-- start Quoted text --

I can only relate on some levels not all. I am sorry that you are going through this. You have to remeber that she left you and it was not your fault. You need to focus on you and your children.


----------



## JDL8787 (Jul 23, 2012)

Oh yeah, I get that... My kids are doing ok, they miss us as a family (they are young) and I'm surviving. I just keep getting pulled back to the idea that its not to late to bring the woman that I was house shopping with and planning another pregnancy just 2 months before all this started... So damn sudden an confusing.
_Posted via Mobile Device_


----------



## lee101981 (Sep 6, 2012)

I know I have two girls and the hubby is living in an apartment in the next city and I get to here them cry for the family that we once were. I have to hold it together till they go to bed and cry in the shower so they dont hear me.


----------



## JDL8787 (Jul 23, 2012)

I'm done shedding tears for the most part, which is good. I guess the feeling that I can describe this as, is remorse. She wasn't even willing to work out the problems and had I known there were any (since she denied anything being wrong with us up until the last day) I would have done anything to fix it. I have moments of clairity where I know I'm only giving in to false hope and that this IS life now. But that damn regret and nostalgia hits me hard every now and then.
_Posted via Mobile Device_


----------



## Toffer (Jan 31, 2012)

JDL,

She's gone man. Stop pining for a woman who threw you aside like yesterday's newspaper. A woman who lied constantly to you and probably exposed you to STDs (get yourself tested BTW)

Only deal with her regarding the kids and for God's sake, don't lay a hand on the other man! Your kids need you at home, not in jail!

i wouldn't put it past them to try and lure you into a confrontation!


----------



## C3156 (Jun 13, 2012)

Remorse is tough but you cannot change the past. What's done is done. The only thing you can effect now is the future.

Be the best Dad you can be to your children. Give them an example to live by. Live you life like you want to and how you would like.

It sucks what happened to you but she made this choice on her own. Don't own all the blame. I know you probably don't wish bad things on your ex, just look at it as karma


----------



## JDL8787 (Jul 23, 2012)

I accept no blame for the situation, maybe I wasn't perfect, but she checked out at the sight of a rough patch rather than working it out like a functional married couple would. She still means the world to me, but at the same time nothing... It's confusing. I believe I'm holding on to an idea of a woman that existed once, yet accepting the new one that took her place. It is what it is, and I'm dealing with it day by day, I'm just waiting for the memory of the woman I love to fade, and the surrogate that I despise who took her place to become permanent. Confusing matters of the heart >_<
_Posted via Mobile Device_


----------

-- end Quoted text --

_Stated problem 1_. Echo the rows from the line containing "Rendered at 2001 by 1125 pixels." through the line containing "text_box SPORTIF [981, 629, 1559, 686]".

-- start Supplied material --

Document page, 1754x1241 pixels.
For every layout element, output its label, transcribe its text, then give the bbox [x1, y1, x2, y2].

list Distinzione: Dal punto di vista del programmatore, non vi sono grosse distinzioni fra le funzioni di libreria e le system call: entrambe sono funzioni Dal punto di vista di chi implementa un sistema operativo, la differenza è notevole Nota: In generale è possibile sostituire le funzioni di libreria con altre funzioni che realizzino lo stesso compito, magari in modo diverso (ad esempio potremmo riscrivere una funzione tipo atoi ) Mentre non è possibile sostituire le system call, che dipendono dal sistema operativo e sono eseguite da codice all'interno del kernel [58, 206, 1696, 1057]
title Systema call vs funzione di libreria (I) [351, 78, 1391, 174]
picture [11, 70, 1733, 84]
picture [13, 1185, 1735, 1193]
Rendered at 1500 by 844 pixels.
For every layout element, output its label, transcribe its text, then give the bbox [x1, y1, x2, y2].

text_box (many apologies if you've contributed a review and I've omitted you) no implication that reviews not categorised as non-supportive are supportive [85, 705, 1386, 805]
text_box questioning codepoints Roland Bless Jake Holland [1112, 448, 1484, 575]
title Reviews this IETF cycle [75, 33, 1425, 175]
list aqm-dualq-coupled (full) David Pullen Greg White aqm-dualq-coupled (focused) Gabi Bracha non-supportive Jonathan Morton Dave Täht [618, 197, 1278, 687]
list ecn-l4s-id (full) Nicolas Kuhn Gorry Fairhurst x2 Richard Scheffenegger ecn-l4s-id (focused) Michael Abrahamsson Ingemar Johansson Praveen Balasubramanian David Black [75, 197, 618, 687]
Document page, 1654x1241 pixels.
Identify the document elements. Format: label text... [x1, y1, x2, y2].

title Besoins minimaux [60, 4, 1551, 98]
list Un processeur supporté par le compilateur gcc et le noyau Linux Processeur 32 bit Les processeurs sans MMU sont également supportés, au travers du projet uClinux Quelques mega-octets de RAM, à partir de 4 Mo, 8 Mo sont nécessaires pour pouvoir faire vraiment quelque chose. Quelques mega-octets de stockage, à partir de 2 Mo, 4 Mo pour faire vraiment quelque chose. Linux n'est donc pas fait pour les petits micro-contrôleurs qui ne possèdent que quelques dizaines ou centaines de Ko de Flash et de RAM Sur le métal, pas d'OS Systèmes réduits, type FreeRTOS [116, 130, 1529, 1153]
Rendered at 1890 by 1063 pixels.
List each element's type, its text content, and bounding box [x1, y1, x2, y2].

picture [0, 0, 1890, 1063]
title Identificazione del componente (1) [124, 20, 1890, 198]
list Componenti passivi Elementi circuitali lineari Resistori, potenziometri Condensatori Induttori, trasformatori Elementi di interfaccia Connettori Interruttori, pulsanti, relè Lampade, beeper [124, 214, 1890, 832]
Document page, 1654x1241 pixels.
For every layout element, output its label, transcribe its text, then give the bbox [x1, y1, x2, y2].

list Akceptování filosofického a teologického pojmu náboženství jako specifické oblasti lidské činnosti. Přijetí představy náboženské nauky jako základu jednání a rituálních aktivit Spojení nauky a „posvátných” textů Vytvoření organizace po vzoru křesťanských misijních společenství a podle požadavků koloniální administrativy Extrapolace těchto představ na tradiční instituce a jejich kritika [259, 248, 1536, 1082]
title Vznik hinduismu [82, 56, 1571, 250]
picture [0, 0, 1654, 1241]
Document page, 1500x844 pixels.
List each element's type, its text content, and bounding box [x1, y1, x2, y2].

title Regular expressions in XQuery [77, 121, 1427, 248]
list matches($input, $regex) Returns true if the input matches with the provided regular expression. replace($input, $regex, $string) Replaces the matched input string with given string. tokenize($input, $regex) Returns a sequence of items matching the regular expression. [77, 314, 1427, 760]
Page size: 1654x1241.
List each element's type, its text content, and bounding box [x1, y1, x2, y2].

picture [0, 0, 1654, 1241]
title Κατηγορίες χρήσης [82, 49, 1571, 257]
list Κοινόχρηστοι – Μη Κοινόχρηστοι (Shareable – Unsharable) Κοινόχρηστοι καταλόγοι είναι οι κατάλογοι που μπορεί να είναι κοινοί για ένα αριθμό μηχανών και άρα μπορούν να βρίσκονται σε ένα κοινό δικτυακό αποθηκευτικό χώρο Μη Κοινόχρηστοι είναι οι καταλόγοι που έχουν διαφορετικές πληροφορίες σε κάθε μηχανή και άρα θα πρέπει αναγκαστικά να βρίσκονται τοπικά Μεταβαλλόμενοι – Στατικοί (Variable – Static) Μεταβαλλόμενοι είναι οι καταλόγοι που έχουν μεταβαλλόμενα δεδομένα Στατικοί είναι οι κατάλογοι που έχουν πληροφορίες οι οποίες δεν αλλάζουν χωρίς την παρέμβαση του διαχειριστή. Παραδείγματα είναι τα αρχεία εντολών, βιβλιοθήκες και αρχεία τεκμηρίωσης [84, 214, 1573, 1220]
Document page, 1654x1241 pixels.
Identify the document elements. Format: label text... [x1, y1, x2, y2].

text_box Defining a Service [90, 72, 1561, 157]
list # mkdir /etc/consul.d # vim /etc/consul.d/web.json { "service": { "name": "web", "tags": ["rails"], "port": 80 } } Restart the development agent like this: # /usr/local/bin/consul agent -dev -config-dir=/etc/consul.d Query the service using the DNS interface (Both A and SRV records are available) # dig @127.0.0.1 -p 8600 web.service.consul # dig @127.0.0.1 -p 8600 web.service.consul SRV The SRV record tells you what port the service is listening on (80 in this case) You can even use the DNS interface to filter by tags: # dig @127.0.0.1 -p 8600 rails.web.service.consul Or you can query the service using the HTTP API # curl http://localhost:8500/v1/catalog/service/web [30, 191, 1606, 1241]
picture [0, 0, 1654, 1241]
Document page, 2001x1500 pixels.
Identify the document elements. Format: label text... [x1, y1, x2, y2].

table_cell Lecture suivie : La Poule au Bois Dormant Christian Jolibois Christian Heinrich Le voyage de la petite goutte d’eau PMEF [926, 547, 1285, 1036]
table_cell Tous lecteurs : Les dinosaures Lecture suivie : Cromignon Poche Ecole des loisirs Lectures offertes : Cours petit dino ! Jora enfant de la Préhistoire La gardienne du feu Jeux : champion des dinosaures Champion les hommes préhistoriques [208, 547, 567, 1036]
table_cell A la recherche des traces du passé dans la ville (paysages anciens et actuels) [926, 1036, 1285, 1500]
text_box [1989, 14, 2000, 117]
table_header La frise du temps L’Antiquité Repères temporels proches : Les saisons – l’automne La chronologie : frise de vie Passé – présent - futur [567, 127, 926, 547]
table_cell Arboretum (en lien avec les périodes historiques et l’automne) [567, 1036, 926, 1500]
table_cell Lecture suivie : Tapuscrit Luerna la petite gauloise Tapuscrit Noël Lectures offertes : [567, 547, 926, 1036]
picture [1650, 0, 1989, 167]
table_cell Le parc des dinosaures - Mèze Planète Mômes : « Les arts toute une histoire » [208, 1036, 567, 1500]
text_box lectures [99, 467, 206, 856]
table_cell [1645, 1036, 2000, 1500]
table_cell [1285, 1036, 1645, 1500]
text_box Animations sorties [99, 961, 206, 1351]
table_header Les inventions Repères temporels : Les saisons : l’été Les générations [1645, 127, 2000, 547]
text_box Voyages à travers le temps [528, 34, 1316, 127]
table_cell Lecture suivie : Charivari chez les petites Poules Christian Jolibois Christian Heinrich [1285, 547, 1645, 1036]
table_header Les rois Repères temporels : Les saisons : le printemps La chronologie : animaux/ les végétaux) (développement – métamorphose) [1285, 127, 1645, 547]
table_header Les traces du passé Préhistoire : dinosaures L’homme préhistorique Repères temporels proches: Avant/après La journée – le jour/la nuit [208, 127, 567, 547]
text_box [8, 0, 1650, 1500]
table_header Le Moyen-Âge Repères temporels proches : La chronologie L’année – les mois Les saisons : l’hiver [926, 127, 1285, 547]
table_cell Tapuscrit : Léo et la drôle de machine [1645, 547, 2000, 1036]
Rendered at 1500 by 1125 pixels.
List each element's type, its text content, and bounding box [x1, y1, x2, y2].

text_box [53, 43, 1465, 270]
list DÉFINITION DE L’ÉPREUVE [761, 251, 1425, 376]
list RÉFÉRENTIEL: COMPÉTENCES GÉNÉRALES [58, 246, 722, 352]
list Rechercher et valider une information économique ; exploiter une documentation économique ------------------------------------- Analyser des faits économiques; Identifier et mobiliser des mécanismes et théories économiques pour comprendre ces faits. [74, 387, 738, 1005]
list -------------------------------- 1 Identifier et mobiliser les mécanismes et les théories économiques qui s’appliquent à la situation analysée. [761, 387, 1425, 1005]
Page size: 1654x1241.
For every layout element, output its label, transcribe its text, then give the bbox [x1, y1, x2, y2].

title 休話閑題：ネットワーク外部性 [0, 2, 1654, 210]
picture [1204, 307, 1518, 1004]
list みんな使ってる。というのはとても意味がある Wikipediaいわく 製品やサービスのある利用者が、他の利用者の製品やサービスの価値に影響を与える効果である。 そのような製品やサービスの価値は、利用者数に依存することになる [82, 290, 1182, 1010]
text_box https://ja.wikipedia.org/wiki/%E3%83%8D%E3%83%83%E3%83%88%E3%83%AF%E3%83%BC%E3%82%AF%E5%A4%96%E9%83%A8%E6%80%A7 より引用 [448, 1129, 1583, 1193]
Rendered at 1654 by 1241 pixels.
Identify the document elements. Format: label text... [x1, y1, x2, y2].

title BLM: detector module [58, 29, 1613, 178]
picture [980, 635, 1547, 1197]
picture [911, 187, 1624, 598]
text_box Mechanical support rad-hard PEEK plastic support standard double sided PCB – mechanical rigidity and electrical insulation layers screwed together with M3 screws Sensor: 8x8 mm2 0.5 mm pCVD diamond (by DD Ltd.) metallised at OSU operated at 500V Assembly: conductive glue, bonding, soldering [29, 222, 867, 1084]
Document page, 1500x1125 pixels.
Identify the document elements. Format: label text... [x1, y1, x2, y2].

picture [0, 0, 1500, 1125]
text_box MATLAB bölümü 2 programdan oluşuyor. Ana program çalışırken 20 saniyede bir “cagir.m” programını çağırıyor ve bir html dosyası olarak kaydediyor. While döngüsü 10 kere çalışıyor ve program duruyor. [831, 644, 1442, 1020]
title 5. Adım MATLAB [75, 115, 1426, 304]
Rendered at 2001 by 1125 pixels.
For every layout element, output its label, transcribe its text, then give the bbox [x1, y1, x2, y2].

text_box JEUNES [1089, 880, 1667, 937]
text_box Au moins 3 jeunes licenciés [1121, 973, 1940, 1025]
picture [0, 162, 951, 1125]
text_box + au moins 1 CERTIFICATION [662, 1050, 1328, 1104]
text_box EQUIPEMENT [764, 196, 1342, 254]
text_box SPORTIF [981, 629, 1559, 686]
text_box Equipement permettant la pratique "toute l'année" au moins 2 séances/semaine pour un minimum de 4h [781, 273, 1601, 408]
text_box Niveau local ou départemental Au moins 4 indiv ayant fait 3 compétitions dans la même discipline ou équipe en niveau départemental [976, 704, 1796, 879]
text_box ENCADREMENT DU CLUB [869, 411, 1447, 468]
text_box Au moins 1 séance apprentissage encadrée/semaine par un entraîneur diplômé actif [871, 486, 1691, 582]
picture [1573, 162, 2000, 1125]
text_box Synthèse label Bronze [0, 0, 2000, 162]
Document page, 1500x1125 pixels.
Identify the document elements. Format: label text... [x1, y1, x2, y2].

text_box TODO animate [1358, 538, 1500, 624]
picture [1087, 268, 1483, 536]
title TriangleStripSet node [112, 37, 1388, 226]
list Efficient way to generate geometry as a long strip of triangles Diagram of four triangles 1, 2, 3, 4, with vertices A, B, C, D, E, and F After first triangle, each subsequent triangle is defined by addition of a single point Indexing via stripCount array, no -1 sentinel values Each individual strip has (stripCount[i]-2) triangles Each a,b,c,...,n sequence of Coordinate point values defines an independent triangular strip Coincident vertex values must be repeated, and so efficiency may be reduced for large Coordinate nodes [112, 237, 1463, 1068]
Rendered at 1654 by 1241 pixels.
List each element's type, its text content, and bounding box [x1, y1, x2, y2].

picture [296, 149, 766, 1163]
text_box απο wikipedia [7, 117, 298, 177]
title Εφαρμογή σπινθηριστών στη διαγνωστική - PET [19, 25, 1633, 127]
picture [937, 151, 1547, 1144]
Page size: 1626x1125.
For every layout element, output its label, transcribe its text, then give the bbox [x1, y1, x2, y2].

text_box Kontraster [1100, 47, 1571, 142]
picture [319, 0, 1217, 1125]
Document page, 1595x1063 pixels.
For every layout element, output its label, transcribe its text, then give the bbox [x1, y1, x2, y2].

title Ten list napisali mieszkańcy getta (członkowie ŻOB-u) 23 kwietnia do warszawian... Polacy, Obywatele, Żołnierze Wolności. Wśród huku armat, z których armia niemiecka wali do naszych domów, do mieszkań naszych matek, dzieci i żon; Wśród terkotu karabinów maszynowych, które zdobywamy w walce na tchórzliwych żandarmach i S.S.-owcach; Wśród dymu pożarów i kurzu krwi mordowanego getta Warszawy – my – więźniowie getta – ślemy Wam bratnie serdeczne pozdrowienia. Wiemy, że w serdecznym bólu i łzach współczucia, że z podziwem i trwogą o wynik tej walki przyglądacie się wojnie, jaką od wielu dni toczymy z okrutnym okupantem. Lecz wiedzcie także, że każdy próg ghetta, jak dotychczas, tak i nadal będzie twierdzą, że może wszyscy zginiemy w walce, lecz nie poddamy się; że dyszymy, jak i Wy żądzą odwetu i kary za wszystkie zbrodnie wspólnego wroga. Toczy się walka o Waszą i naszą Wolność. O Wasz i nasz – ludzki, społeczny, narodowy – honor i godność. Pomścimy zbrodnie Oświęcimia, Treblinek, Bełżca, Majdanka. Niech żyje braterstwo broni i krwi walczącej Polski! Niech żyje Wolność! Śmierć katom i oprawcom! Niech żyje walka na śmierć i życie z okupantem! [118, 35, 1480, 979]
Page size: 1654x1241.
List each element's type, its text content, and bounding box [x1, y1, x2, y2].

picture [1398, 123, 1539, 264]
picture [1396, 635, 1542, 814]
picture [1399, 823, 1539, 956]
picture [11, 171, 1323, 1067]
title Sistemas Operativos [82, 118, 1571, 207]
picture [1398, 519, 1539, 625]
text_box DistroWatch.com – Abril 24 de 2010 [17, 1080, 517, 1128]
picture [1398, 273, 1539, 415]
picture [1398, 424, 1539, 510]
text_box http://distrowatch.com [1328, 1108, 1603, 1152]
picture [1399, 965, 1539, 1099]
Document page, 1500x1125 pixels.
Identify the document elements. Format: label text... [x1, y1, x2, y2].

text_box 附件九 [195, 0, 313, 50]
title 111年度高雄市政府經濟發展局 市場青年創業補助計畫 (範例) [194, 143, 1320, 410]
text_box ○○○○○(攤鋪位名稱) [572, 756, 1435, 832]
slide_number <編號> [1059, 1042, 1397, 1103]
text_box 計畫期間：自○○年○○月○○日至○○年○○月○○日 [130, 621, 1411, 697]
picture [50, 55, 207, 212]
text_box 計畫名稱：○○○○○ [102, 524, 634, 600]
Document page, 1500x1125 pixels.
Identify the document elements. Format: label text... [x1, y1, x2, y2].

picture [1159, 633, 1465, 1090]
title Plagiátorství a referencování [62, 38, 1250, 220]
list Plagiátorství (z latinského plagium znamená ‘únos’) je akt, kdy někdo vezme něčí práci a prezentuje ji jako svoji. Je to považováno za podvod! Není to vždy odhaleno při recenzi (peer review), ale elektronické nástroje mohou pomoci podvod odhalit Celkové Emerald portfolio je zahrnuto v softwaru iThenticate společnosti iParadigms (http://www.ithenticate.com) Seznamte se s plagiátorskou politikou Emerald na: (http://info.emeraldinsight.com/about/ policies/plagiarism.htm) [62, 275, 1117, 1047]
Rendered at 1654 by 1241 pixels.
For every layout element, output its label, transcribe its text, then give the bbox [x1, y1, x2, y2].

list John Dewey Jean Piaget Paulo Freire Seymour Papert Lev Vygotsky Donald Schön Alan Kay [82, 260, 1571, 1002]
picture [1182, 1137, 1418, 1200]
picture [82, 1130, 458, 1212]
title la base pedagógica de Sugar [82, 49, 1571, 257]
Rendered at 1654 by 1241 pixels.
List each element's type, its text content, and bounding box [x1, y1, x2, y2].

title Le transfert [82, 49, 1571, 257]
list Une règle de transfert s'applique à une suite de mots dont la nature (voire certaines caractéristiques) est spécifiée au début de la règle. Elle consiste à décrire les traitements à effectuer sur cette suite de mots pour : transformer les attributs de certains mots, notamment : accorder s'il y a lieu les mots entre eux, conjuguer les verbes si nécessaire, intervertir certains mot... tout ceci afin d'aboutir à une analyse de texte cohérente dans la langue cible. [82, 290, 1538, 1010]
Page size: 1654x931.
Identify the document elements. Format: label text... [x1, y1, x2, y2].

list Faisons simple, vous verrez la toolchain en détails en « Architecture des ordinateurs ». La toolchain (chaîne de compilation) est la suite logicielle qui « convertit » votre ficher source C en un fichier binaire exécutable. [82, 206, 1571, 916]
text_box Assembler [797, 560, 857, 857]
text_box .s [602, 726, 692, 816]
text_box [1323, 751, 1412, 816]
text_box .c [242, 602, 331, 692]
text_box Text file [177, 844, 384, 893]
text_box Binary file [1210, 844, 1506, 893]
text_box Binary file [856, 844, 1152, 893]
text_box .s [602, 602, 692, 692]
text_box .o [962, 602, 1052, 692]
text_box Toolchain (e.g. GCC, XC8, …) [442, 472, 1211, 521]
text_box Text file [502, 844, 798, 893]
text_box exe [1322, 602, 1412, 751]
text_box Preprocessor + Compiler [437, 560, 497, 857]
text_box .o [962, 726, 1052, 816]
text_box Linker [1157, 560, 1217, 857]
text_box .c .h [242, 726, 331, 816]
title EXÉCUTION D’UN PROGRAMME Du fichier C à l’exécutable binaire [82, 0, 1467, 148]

-- end Supplied material --

_Stated problem 2_. In the forum thread about the separation, why does Toffer tell JDL not to lay a hand on the other man?

_Task result 1_.
Rendered at 2001 by 1125 pixels.
For every layout element, output its label, transcribe its text, then give the bbox [x1, y1, x2, y2].

text_box JEUNES [1089, 880, 1667, 937]
text_box Au moins 3 jeunes licenciés [1121, 973, 1940, 1025]
picture [0, 162, 951, 1125]
text_box + au moins 1 CERTIFICATION [662, 1050, 1328, 1104]
text_box EQUIPEMENT [764, 196, 1342, 254]
text_box SPORTIF [981, 629, 1559, 686]

_Task result 2_. JDL's kids need him at home, not in jail. Toffer also says he wouldn't put it past them to try to lure JDL into a confrontation.